The next day, as hordes of hunters tore through the woods looking for the Mothman, Marcella Bennett, her daughter Tina and brother Raymond Wamsley, as well as his wife, went to visit Ralph Thomas at his home in the TNT area. As they drove, Raymond spotted some weird lights in the sky he initially thought were a plane.
Upon their arrival to the Thomas house, three of Ralph’s children greeted their visitors, and informed them that their parents weren’t at home. Upon hearing this, the Bennett-Wamsley group went back to their car.
Raymond decided to ask Marcella to look at the lights still hanging overhead, and see if she could identify them. At that point, Marcella just wanted to take Tina home, so she ignored her brother, and reached for the car handle. Looking down to find it, she spotted a pair of funny looking feet on the ground by the car.
Trying to make sense of what she was seeing, Mrs. Bennett first thought it was just a worker in a jumpsuit. But as her eyes tracked up his body, she saw the Mothman’s wings, and knew this was no ordinary man. Raymond and his wife sprinted for the house when they saw it, calling for Marcella to run as well.
But as she did so, her legs gave out, and she collapsed directly on top of Tina. Marcella said later it was as if she was in some sort of trance. Even as she was fully aware she was killing her daughter, she couldn’t get up to save Tina from suffocating. Mercifully, as the Mothman took off with a flap of wings, Marcella found she could move again, and bolted to the house with Tina.
But that relief was only temporary. As the frightened group called the police, one of the Thomas children glanced outside, and froze in terror, catching the others’ attention. To the horror of everyone inside, the Mothman had returned, and was on the porch, peering in the windows. But by the time the cops showed up, he was long gone, vanishing once again to wherever he hid.
Like Linda, Marcella was also traumatized by her experience, requiring hospitalization after her encounter, and dealt with paranoia and nightmares for the rest of her life. She also claimed that she could feel the Mothman’s terrifying presence around her as well, and hear its eerie cries.

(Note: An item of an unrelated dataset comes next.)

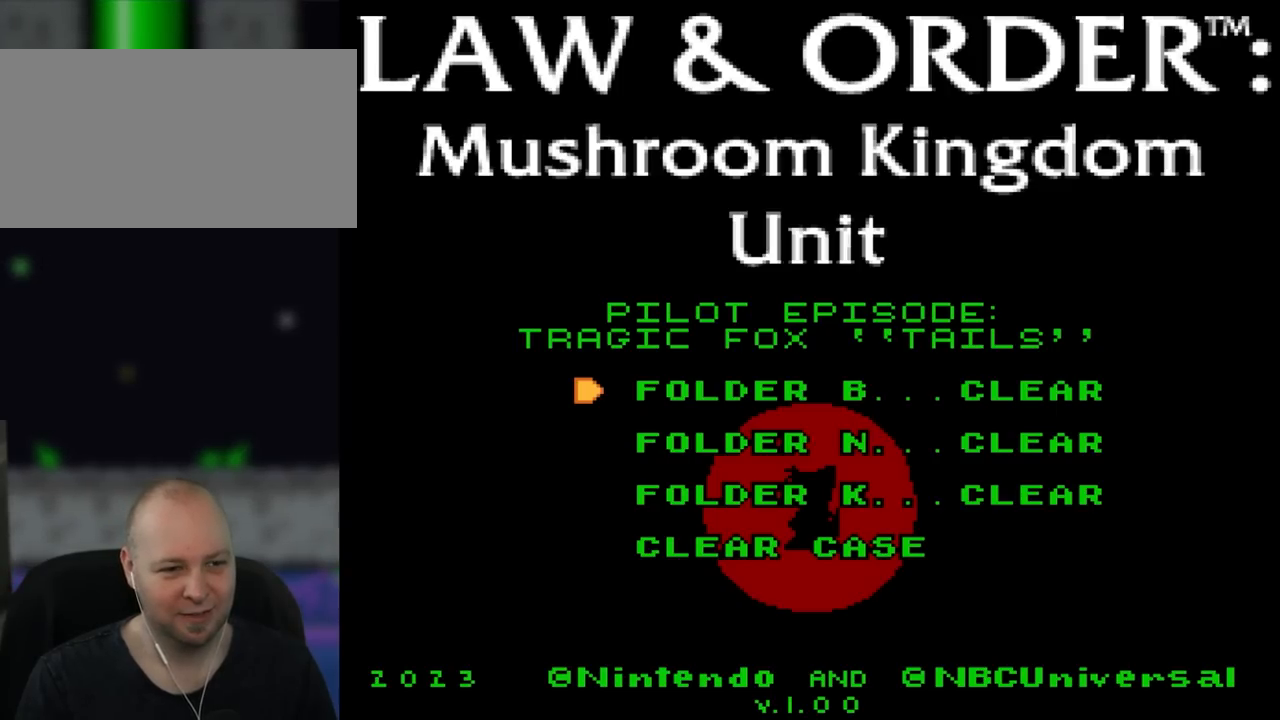
{"buttons": [], "events": [[217, "A", "down"], [333, "A", "up"]]}
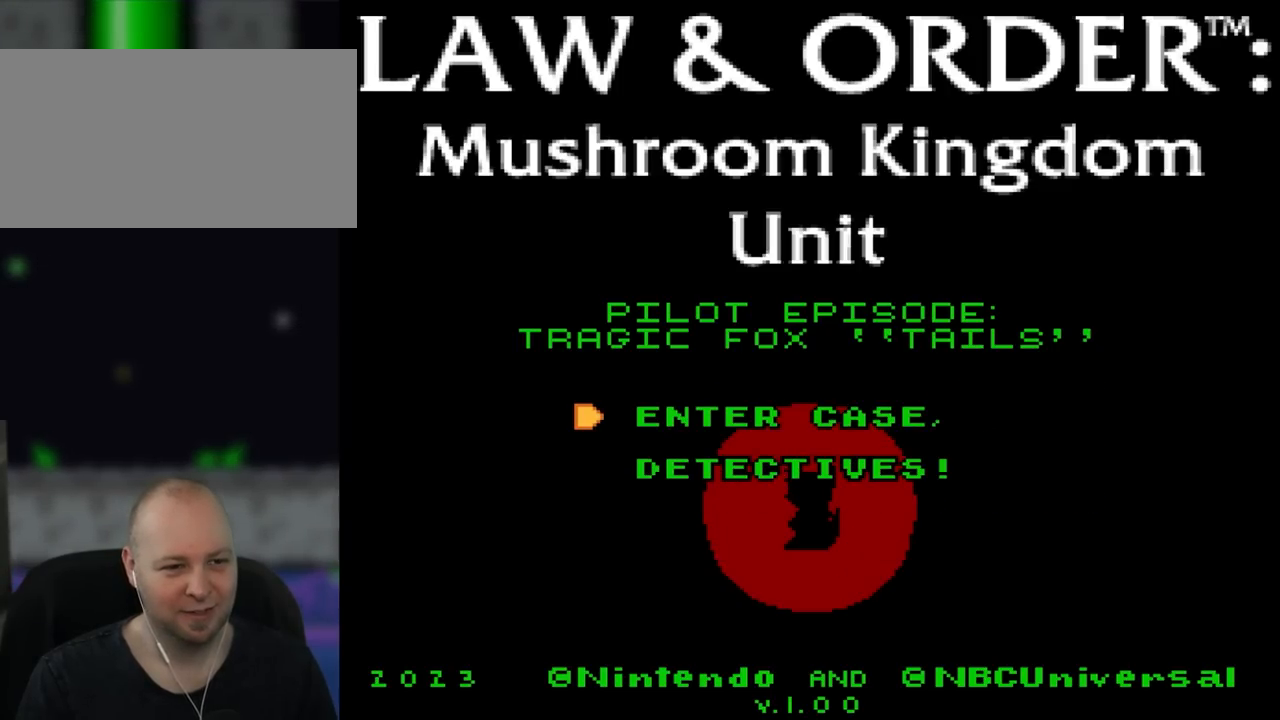
{"buttons": [], "events": []}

And then’s there the encounter of poor Connie Jo Carpenter. On Sunday, November 27, she was driving home from church. As Connie passed the Mason County Golf Course, something caught her eye. In a now familiar description, she claimed to see a seven foot tall grey figure on the road side.
As Connie stared at the Mothman, he suddenly unfurled he wings, and took off straight up in the air, coming directly for her car. In Connie’s own words, as she stared at him through the windshield, ““Those eyes! They were very red and once they were fixed on me I couldn’t take my own eyes off them.”” By some miracle, Connie managed to avoid a wreck while unable to look away, and the Mothman soon flew out of sight.
Connie was traumatized by her encounter as well, and missed several weeks of school as a result. In a particularly bizarre twist, she developed a case of the eye disease conjunctivitis immediately afterward. This gave her eyes a red appearance, not unlike the Mothman’s infamous pair.
In the end, there were over a hundred reported run-ins with the Mothman, as well as accounts of other bizarre events I’ll definitely be covering in the future. Although many of the original witnesses have passed on, the Mothman still casts a long shadow across the town.
There is now a statue of him in Point Pleasant’s downtown and a museum right next door. Local restaurants offer menu items based on him, such as the Village Pizza Inn’s Mothman special. And every September, the town has a festival dedicated to the creature. Maybe one day, the Mothman will decide to drop in as the guest of honor. Or perhaps he’s still lurking in the TNT area, waiting to scare some unsuspecting soul who stumbles across his lair.